The States Wall Mural, in six sections, each with two panels, contains the emblems of the states and images representing regional economic activities. The panels symbolise the role of the states in the Australian federation and the significance of the High Court of Australia at the apex of the Australian judicial system. The artist Jan Senbergs, provided the following interpretation of the work (from left to right):
- panel 1 represents Western Australia: the black swan over motifs based on the Pilbara Range, mining, and the vastness of the land
- panel 2 represents South Australia: the black and white Piping Shrike over motifs of Colonel Light, the founder of the settlement of Adelaide, and architecture in Adelaide
- panel 3 represents Queensland: the Maltese Cross and the Crown over motifs of tropical vegetation, plantations and rural industry
- panel 4 represents New South Wales: the Cross of St George and the Lion of England over motifs of the populace, suburbs, and industrial structures
- panel 5 represents Victoria: the Crown and the constellation the Southern Cross, over motifs of commerce and industrial landscapes
- panel 6 represents Tasmania: the Lion of Tasmania over motifs of the sea, horizon, the island, and the timber industry.
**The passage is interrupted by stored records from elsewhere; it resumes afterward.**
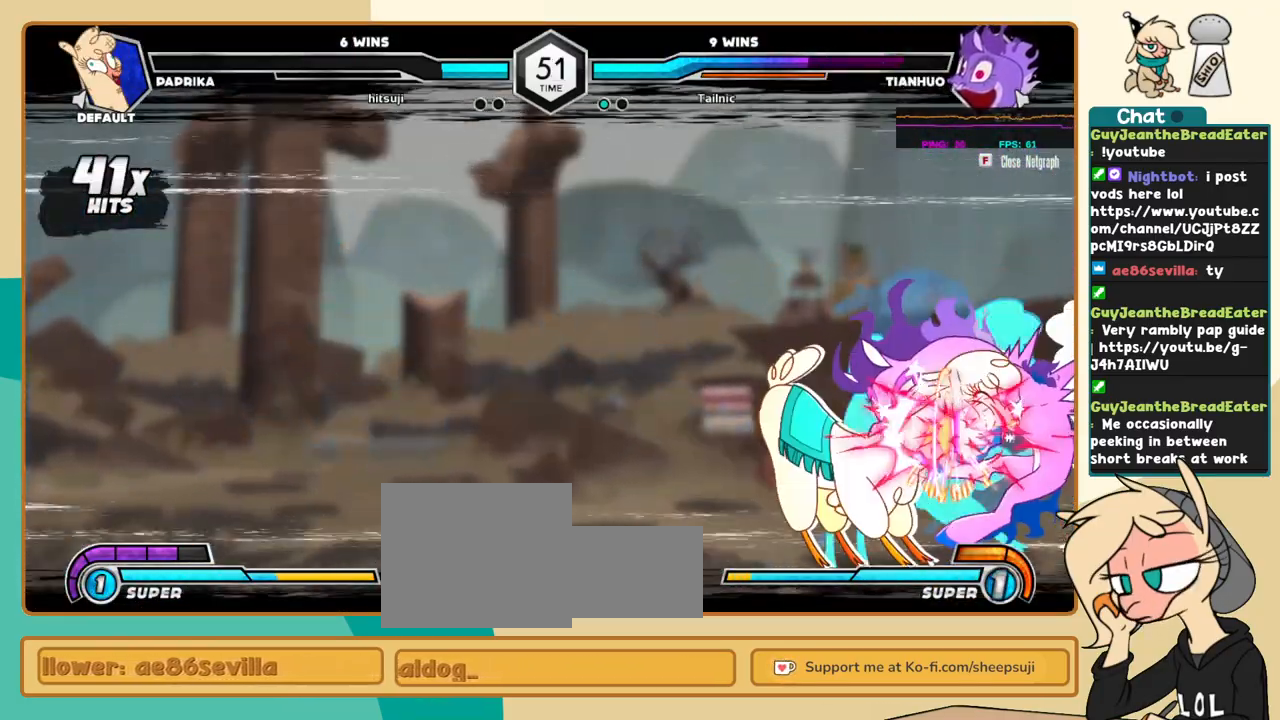
{"keys": ["j"], "events": [[66, "k", "down"], [100, "k", "up"], [150, "x", "down"], [200, "j", "down"], [200, "x", "up"]]}
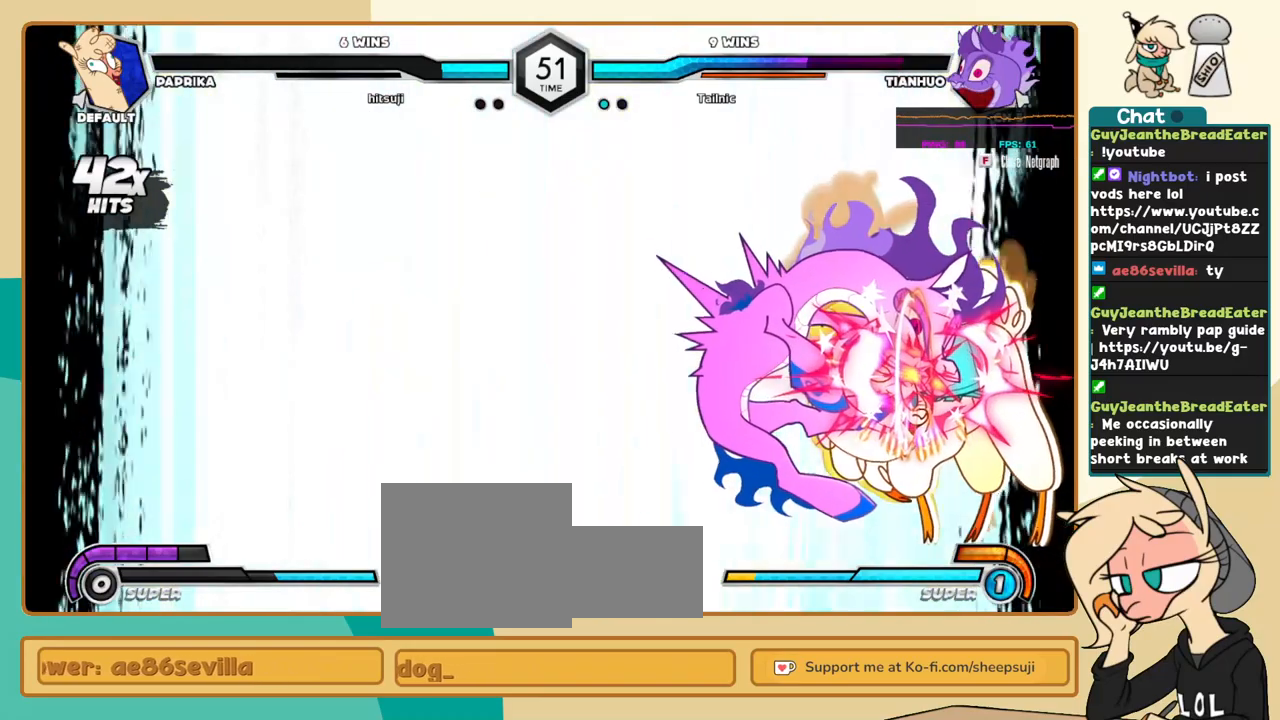
{"keys": ["j", "k"], "events": [[450, "k", "down"]]}
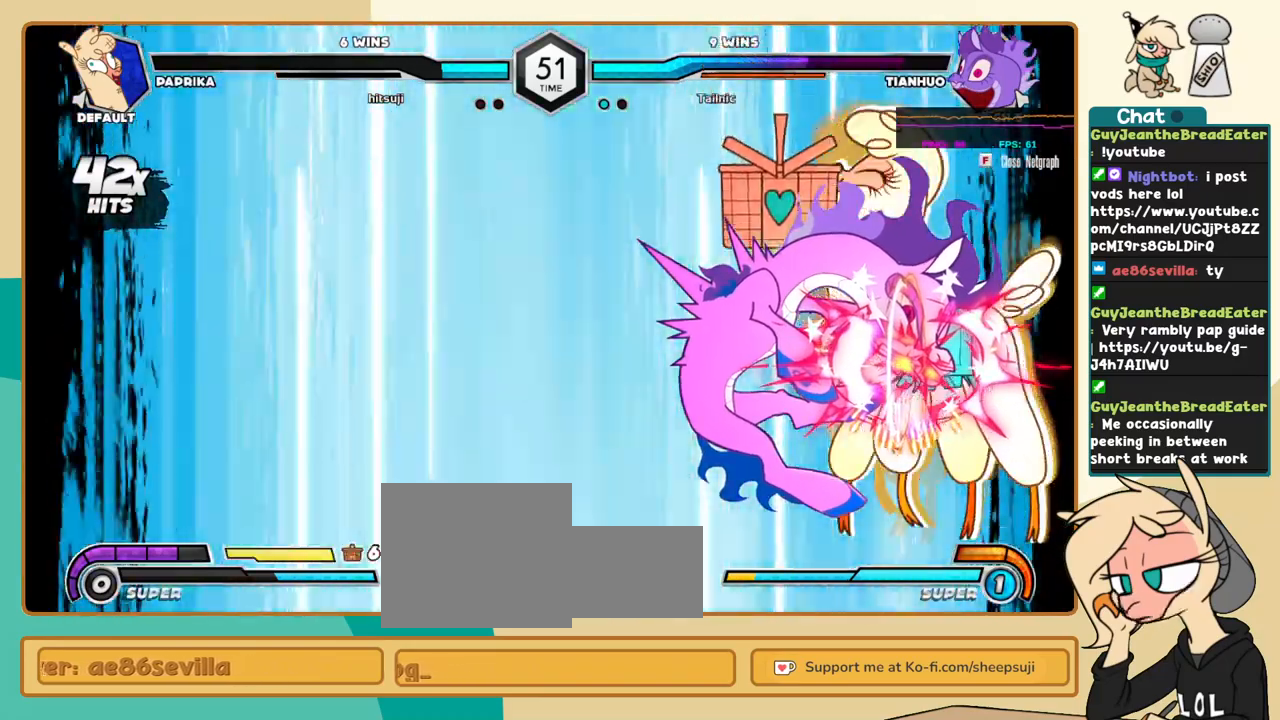
{"keys": ["j", "k"], "events": []}
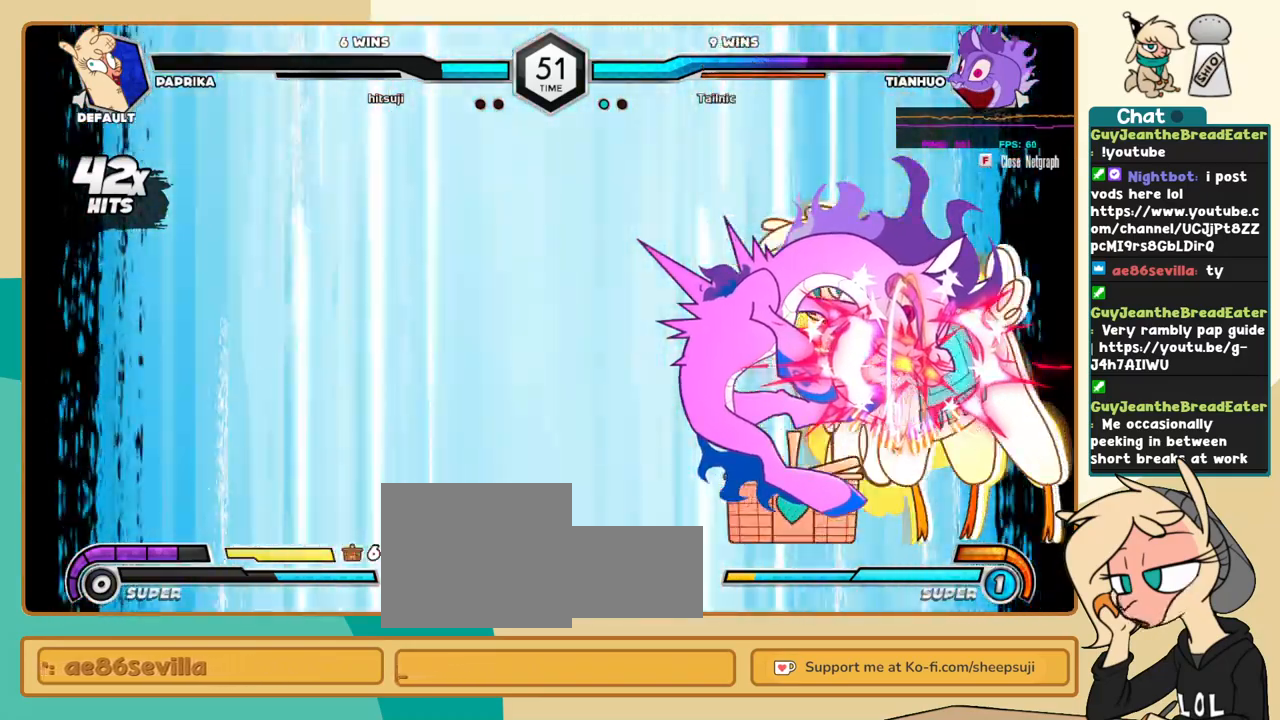
{"keys": ["j", "k"], "events": []}
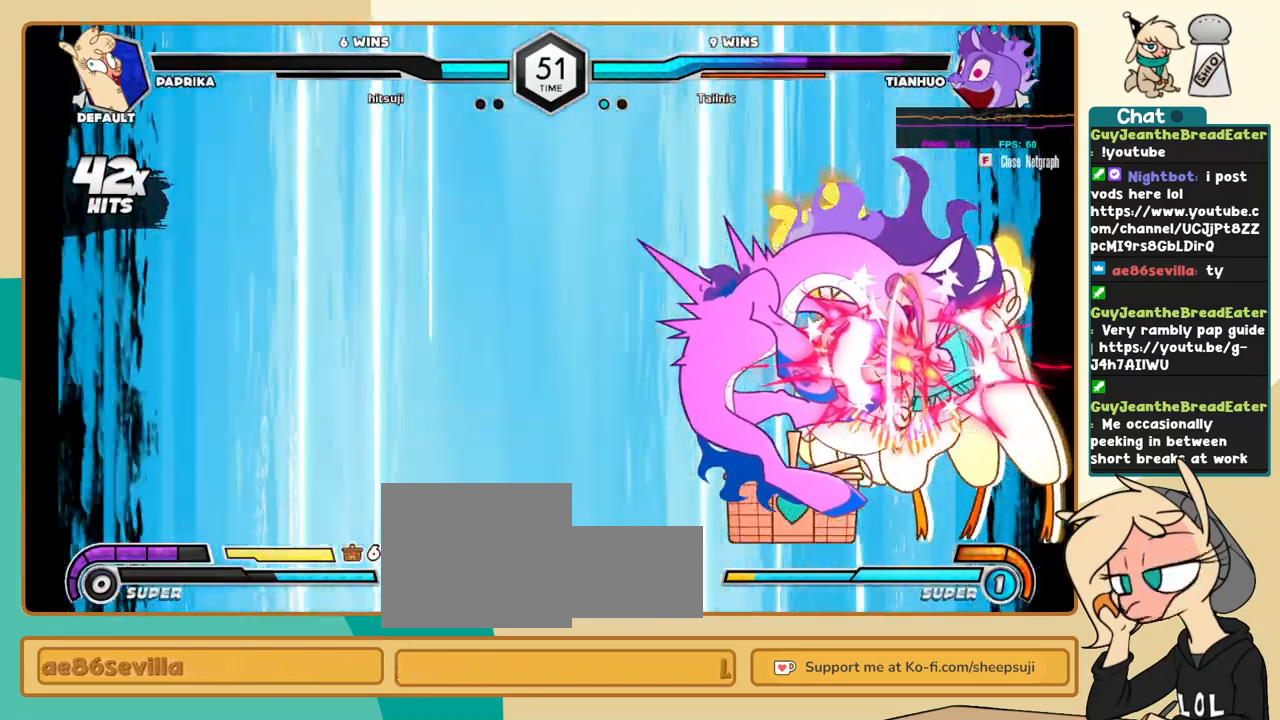
{"keys": [], "events": [[216, "l", "down"], [266, "j", "up"], [266, "k", "up"], [266, "s", "down"], [350, "s", "up"], [450, "l", "up"]]}
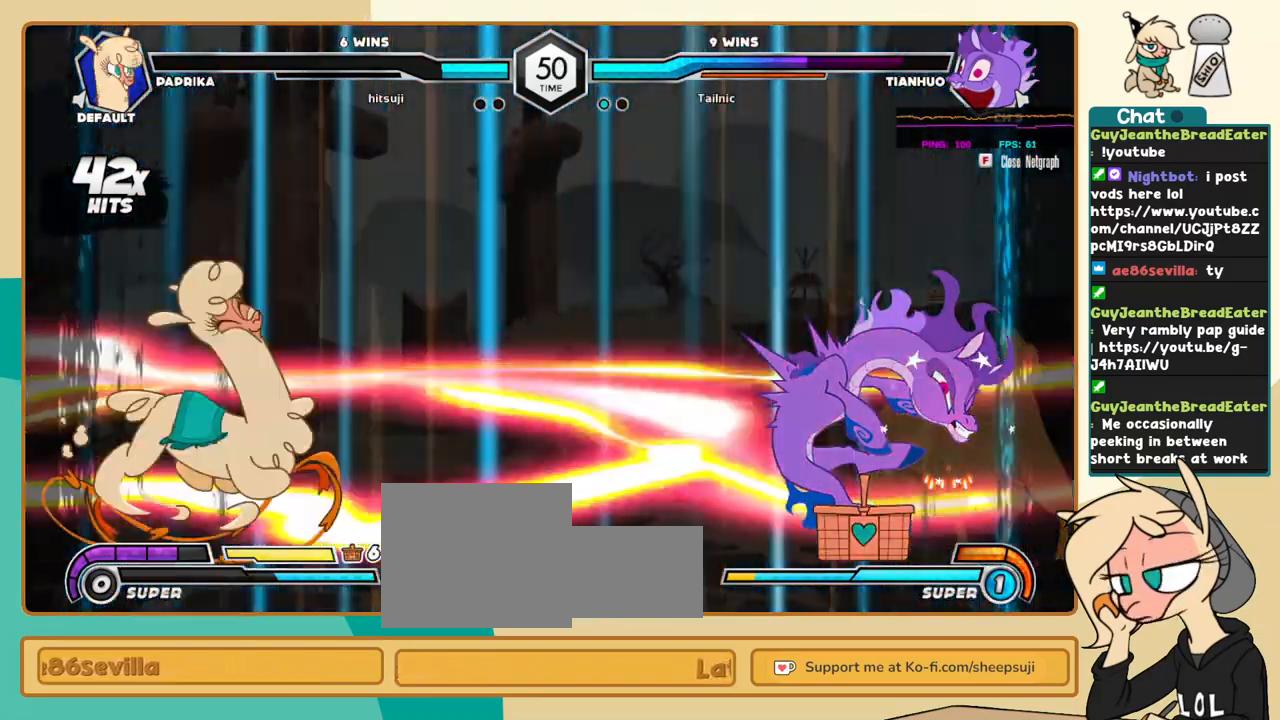
{"keys": ["j"], "events": [[283, "j", "down"], [316, "j", "up"], [416, "j", "down"]]}
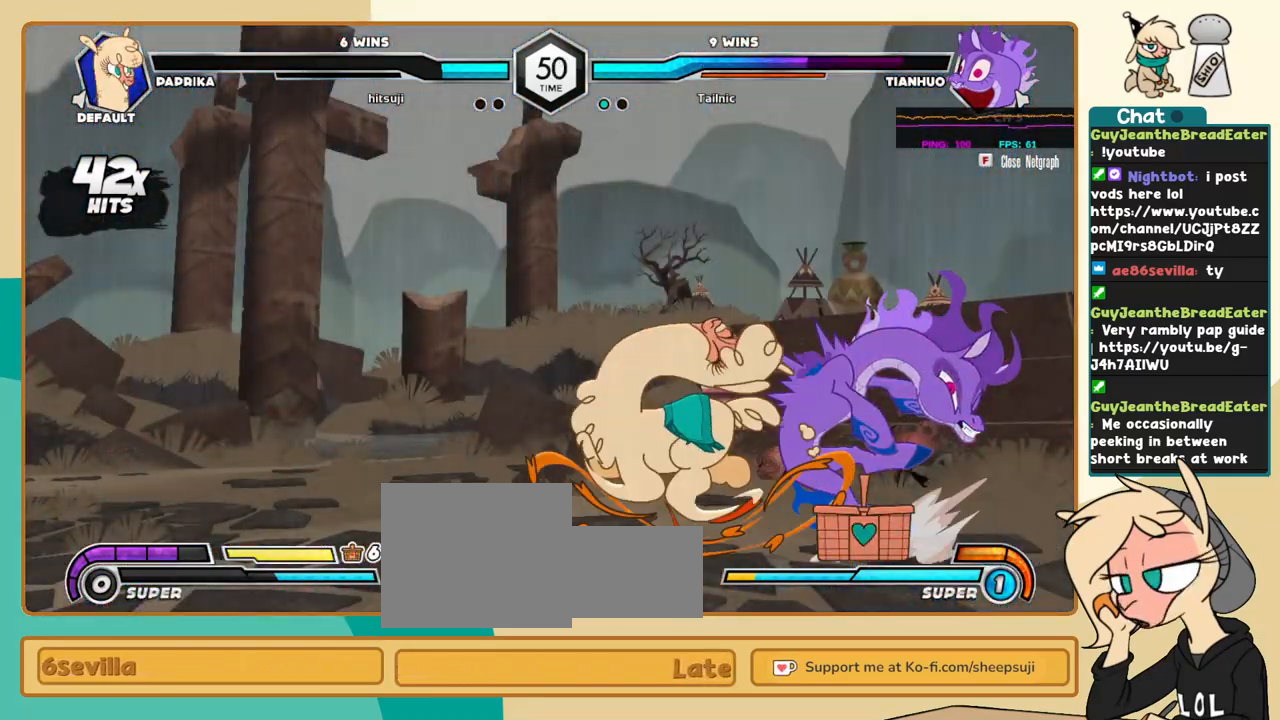
{"keys": [], "events": [[100, "j", "up"], [100, "k", "down"], [150, "z", "down"], [250, "z", "up"], [300, "k", "up"]]}
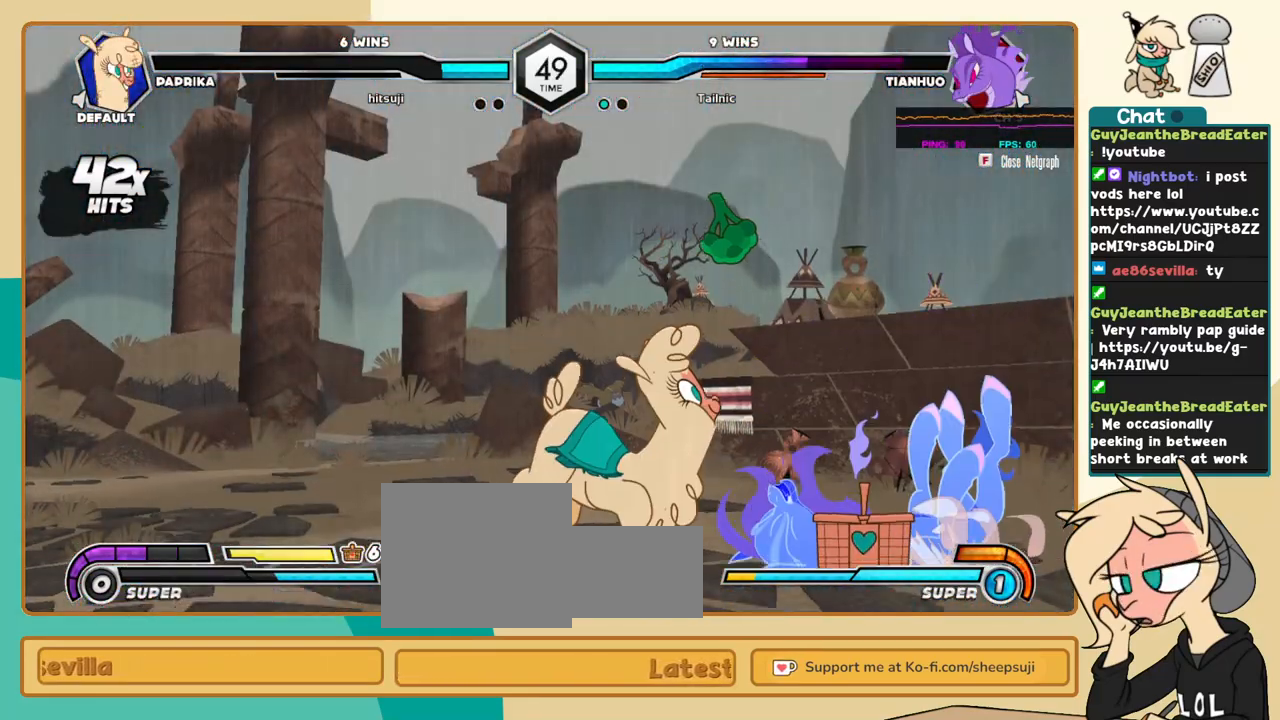
{"keys": ["j"], "events": [[500, "j", "down"]]}
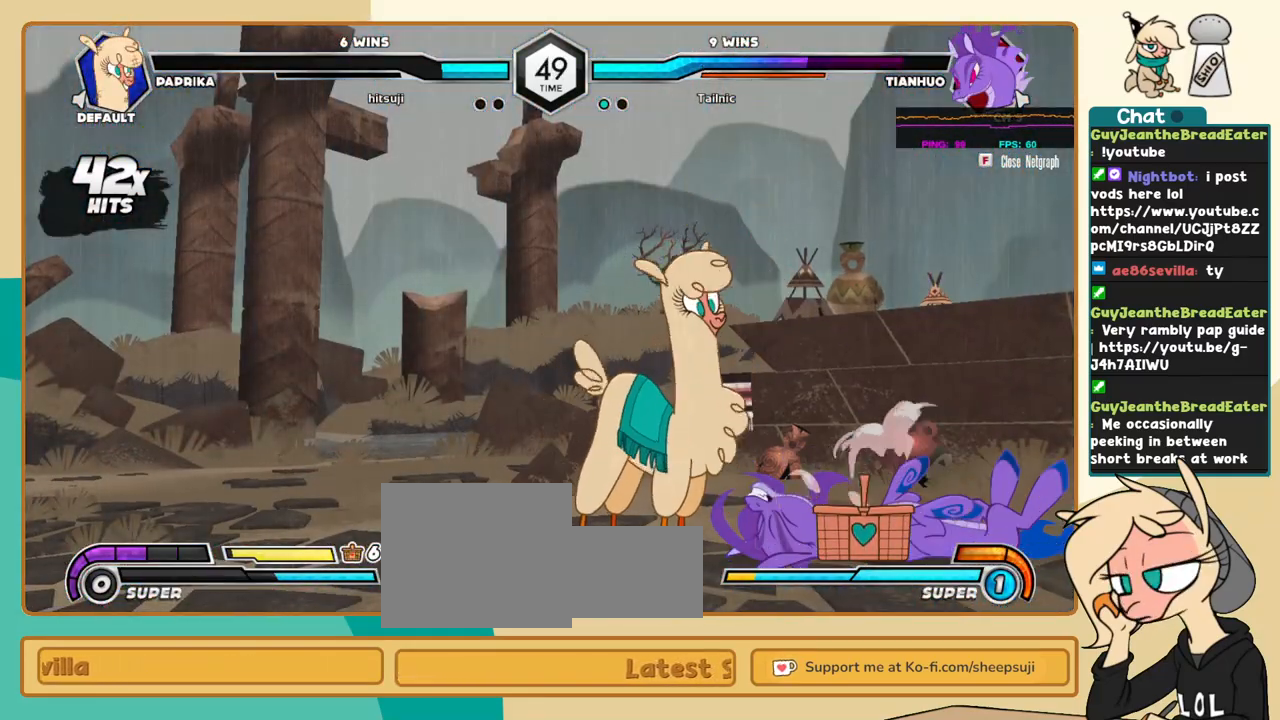
{"keys": [], "events": [[83, "j", "up"]]}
Patrick McCaughey has described the panels as emblems on top of a representative landscape or subject – the 'essentially emblematic panels are carried to the viewer by the bristling drama of the frame, which animates what otherwise might have been a merely dutiful wall'.
Elsewhere in the Court building in Canberra, State badges can be seen in the shield in the Commonwealth Coat of Arms on the glass façade above the main entrance and in Courts 2 and 3, and in Court 1 in the woven tapestry. The Royal Coat of Arms for the United Kingdom on the High Court's rear façade signifies the reception of the British common law in Australia and the former right of appeal to the Privy Council in England. The commencement of the Australia Acts in 1986 confirmed the High Court of Australia as the final court of appeal, and that no appeals could be taken from Australian courts to the Privy Council.